The last time that the Australians toured these shores, their coach, John Buchanan, caused great mirth by using a 2,500-year-old text written by Sun Tzu as a motivational tool.

In The Art of War, the great warrior says: “All warfare is based on deception: Hence, when able to attack we must seem unable; when using our forces we must seem inactive; when we are near we must make the enemy believe we are far away; when we are far away we must make them think we are near.”

For most of this tour Buchanan’s team have been doing a pretty good job of camouflaging their talents.

Has the coach been up to his old tricks again? Sadly not. The defeats by Bangladesh and Somerset were not part of a master plan but they were, for Buchanan, a timely reminder that, no matter how good a team you are, a lack of preparation will find you out.

“There were lots of little reasons why we started so slowly. There were a couple of incidents, which don’t need to be raked over (read Andrew Symonds and ShaneWarne), that distracted us.
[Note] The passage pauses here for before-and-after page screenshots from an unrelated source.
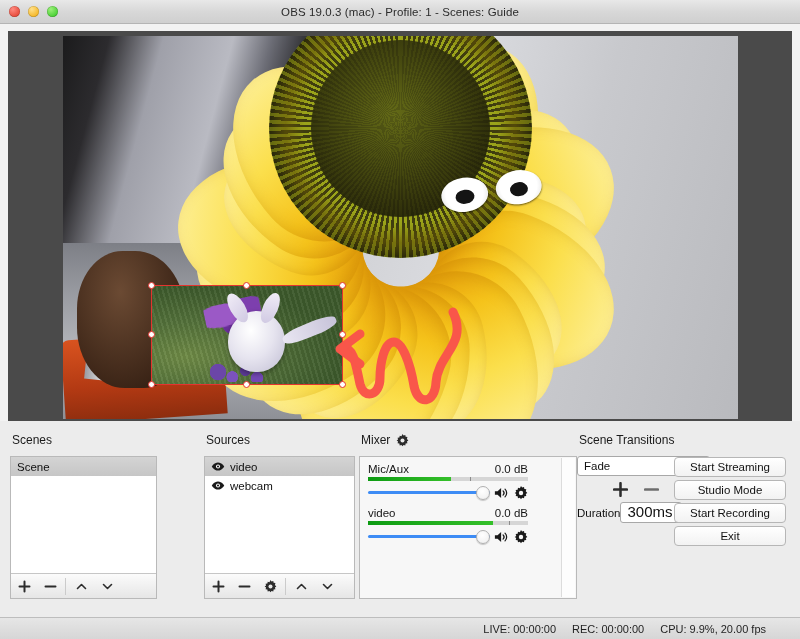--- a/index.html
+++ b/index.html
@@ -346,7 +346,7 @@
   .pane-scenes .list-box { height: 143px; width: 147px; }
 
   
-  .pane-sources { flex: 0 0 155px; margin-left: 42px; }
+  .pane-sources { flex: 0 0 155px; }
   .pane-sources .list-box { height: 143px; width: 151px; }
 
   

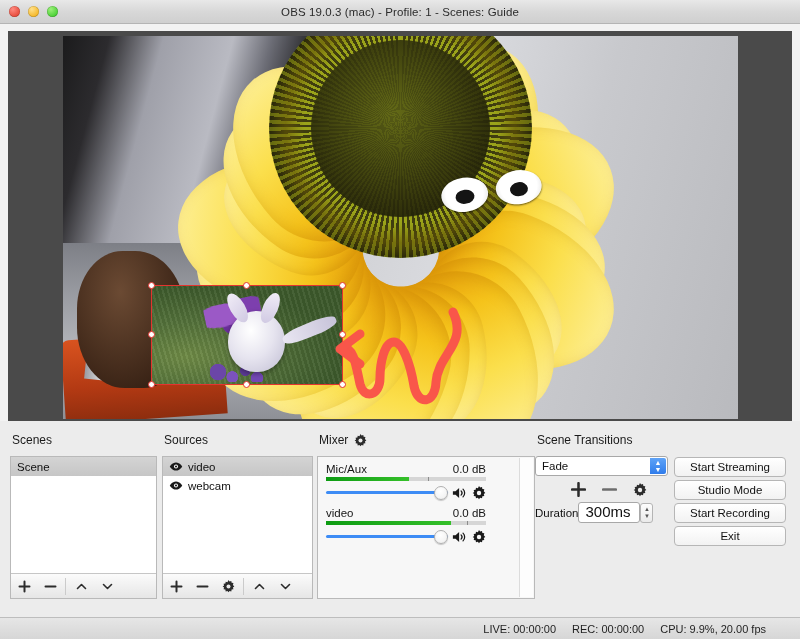--- a/index.html
+++ b/index.html
@@ -710,13 +710,6 @@
     </div>
 
     <div class="pane pane-mixer">
-      <div class="pane-title">
-        <span>Mixer</span>
-        <svg class="icon-svg" width="13" height="13" viewBox="0 0 20 20">
-          <path d="M10 0 l1.6 2.3 2.7-.8.5 2.8 2.8.5-.8 2.7L19 10l-2.2 1.6.8 2.7-2.8.5-.5 2.8-2.7-.8L10 19l-1.6-2.2-2.7.8-.5-2.8-2.8-.5.8-2.7L1 10l2.2-1.5-.8-2.7 2.8-.5.5-2.8 2.7.8z" fill="#2c2c2c"></path>
-          <circle cx="10" cy="10" r="3.1" fill="#ececec"></circle>
-        </svg>
-      </div>
       <div class="mixer-box">
         <div class="mixer-scroll"></div>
“The Twenty20 matches weren’t ideal preparation considering the fact that we’d had a six or seven-week rest period. So we didn’t really have a solid foundation to face up to the kind of stern examination that one-day cricket presents.

“England caught us cold, just as they did during the Champions Trophy last summer.”

Like Clive Woodward, who caught not a cold but more a bout of flu lately, Buchanan is a stickler for preparation and attention to detail.

Like Woodward he has developed a reputation as a bit of a maverick, as someone who thinks ‘outside the box’.

The ambidextrous cricketer was an early theory of his and ‘Pluto’ was an early nickname because some of his ideas were so far out.

It is hard to argue with his results though: after a spell of coaching in grade cricket, he took over his native Queensland, whom he turned from perennial under-achievers to Sheffield Shield champions for the first time in their history.

Stuart Law talked recently of Buchanan’s influence at Queensland, where he brought in fitness coaches, dieticians and masseurs, and changed the atmosphere from being wholly male dominated to one that involved wives, girlfriends and families.

His subsequent success with the national team, using similar methods, has been unparalleled. Only the old pros of Middlesex refused to yield to his methods: Buchanan lasted just one year at Lord’s before the club returned to the reassuring shape of Mike Gatting.

His relative failure at Middlesex tells us a fair bit about Buchanan’s coaching style and a lot about the reluctance to change that has been such a hallmark of English cricket (Buchanan once labelled County cricket as “a true servant of mediocrity”).

Maybe Buchanan is better suited to challenging good players to get better, rather than improving those of more moderate talents.

In the case of Middlesex, he admits he may have been guilty of trying to teach them to run before they could walk. Despite his achievements, there remains a suspicion among some old pros that Buchanan is something of a fraud and is doing nothing more than baby sitting some of the best cricketers that the game has ever produced.

Before those three superfluous games of the last 10 days, Buchanan engaged in a bit of tit-for-tat with Duncan Fletcher.

Since Fletcher was good enough to highlight Australia’s weaknesses, Buchanan thought he would do the same.

Was this bout of sledging between coaches an attempt to mark out their territories, to gain the psychological high-ground in the same way that batsmen and bowlers would prior to a contest?

“I do find out a bit about my opposite number, about how his team likes to play and how he goes about his business. It’s all part of the planning stage but, ultimately, it comes down to how well, or otherwise, you do your own job.”

Is he from the Alex Ferguson or Arsene Wenger school of post-match sociability? More Wenger, it seems.